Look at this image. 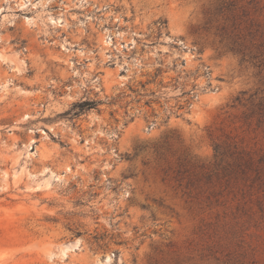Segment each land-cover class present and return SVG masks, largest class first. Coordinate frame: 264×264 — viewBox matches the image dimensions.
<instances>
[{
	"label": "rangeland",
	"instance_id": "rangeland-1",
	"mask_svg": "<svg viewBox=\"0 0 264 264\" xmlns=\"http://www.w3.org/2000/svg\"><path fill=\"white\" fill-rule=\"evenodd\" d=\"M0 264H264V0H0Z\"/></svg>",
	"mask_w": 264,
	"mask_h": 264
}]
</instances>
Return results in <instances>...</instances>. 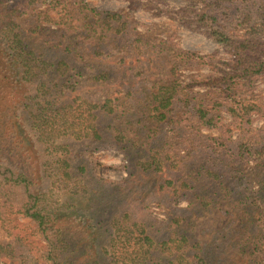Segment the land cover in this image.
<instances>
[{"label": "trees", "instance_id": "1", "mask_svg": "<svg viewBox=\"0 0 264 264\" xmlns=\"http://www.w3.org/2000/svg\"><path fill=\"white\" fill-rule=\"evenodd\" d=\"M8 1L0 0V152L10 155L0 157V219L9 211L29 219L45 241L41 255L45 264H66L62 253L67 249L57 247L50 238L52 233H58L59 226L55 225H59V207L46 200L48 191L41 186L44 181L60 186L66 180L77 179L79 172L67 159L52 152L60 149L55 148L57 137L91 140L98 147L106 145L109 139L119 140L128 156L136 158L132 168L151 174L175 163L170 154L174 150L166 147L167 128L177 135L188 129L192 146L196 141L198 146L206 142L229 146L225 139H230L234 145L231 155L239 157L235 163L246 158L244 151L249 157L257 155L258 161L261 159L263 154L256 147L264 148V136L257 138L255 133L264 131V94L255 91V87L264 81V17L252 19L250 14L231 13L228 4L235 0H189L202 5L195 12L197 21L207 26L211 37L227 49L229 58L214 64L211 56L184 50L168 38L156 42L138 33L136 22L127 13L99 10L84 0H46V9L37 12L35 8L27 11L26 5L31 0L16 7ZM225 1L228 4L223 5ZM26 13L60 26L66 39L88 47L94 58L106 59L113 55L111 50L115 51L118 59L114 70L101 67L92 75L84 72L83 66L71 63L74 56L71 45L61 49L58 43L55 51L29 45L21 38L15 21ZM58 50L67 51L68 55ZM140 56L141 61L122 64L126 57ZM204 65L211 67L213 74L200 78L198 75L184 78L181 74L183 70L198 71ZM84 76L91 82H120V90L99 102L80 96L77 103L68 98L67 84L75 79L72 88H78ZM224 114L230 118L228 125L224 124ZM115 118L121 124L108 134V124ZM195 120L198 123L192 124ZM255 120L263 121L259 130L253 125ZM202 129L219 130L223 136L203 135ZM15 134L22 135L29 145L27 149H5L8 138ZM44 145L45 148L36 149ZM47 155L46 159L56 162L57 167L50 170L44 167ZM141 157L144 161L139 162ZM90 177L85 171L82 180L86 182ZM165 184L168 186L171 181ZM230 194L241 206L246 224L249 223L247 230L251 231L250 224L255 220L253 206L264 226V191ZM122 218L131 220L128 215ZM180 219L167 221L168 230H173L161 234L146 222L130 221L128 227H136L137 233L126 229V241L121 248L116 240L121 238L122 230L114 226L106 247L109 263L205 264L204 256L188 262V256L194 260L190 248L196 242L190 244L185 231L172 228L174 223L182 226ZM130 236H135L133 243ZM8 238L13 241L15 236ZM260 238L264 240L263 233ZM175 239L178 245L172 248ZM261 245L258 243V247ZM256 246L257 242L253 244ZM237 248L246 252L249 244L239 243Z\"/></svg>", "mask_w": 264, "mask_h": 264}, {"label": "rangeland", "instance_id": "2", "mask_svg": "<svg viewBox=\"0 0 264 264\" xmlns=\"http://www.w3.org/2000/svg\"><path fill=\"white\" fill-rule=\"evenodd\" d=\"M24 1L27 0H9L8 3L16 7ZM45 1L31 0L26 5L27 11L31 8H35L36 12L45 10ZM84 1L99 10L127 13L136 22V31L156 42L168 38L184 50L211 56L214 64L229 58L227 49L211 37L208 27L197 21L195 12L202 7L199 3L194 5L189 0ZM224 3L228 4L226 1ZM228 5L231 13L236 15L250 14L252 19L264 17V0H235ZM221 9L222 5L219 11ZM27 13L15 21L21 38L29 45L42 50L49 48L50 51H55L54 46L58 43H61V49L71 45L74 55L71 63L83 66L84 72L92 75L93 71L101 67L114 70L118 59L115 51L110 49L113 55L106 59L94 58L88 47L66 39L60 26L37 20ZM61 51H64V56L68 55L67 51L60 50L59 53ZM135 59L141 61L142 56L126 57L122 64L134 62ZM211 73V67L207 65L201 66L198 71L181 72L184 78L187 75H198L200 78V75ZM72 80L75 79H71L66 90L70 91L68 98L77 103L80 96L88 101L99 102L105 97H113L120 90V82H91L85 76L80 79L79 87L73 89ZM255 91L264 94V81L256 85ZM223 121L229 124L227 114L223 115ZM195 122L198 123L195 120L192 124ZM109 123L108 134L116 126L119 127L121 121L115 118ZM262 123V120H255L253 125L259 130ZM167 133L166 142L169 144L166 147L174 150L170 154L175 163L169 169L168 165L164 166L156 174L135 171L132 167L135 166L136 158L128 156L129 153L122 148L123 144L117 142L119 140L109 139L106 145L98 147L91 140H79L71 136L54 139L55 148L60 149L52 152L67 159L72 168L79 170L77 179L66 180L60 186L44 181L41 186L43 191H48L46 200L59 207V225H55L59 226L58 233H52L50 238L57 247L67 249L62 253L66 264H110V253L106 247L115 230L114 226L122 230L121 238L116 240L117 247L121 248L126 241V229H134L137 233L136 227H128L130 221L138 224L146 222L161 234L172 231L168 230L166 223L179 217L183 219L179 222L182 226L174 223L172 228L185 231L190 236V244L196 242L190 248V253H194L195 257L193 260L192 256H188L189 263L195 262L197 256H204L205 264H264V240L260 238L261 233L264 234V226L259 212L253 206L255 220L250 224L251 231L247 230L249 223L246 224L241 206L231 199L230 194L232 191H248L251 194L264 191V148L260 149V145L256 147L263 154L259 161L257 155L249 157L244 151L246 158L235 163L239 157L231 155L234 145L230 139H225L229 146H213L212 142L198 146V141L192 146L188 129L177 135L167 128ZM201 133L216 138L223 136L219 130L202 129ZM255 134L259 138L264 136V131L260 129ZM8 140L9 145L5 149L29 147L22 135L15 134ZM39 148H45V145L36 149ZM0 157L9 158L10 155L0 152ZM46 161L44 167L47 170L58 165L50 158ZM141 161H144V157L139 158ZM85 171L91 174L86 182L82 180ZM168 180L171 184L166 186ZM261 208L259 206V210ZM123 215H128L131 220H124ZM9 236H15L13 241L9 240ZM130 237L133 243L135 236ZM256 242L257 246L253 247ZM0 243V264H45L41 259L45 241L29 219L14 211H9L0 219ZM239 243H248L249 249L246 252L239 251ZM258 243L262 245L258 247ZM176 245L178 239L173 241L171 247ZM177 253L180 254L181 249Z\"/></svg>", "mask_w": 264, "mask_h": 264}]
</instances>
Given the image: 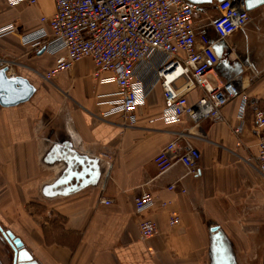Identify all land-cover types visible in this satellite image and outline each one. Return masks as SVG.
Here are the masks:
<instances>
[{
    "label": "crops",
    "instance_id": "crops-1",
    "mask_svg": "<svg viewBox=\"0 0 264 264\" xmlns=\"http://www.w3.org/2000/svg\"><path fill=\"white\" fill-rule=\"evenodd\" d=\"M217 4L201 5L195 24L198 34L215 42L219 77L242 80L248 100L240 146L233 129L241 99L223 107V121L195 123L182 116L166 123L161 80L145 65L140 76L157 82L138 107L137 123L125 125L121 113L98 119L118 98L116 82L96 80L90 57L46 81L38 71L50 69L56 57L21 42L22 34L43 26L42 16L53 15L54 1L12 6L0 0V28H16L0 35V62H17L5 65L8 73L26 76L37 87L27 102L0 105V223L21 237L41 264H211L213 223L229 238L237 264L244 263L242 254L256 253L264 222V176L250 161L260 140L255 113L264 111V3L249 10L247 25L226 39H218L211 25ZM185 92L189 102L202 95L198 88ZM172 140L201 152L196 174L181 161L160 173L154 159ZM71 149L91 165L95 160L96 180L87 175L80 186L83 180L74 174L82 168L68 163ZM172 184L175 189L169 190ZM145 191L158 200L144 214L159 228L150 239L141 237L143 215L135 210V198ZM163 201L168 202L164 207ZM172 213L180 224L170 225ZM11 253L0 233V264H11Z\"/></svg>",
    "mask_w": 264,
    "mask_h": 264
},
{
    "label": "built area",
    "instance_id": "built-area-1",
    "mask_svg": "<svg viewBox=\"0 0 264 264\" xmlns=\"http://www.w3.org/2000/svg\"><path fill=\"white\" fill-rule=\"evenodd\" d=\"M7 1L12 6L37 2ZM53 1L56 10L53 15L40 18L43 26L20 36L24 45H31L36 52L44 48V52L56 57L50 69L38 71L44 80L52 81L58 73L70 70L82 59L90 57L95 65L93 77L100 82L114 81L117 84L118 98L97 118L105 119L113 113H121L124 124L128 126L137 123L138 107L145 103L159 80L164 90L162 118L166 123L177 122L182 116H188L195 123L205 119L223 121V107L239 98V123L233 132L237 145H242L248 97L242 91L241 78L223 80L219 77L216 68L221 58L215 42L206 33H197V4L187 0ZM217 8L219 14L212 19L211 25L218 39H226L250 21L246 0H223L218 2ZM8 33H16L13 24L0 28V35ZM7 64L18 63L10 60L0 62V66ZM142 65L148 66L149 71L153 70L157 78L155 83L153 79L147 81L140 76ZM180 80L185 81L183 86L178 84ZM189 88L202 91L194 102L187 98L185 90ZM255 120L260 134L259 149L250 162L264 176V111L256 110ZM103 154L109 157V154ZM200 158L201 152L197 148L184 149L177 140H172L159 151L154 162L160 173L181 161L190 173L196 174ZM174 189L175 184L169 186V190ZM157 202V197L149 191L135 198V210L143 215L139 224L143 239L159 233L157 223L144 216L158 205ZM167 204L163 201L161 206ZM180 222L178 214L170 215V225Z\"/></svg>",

__________

Consigne: Dans les données ci-dessus, combien de lignes contiennent la chaîne « built » ? Indiquez seulement ce nombre.

Corrigé: 2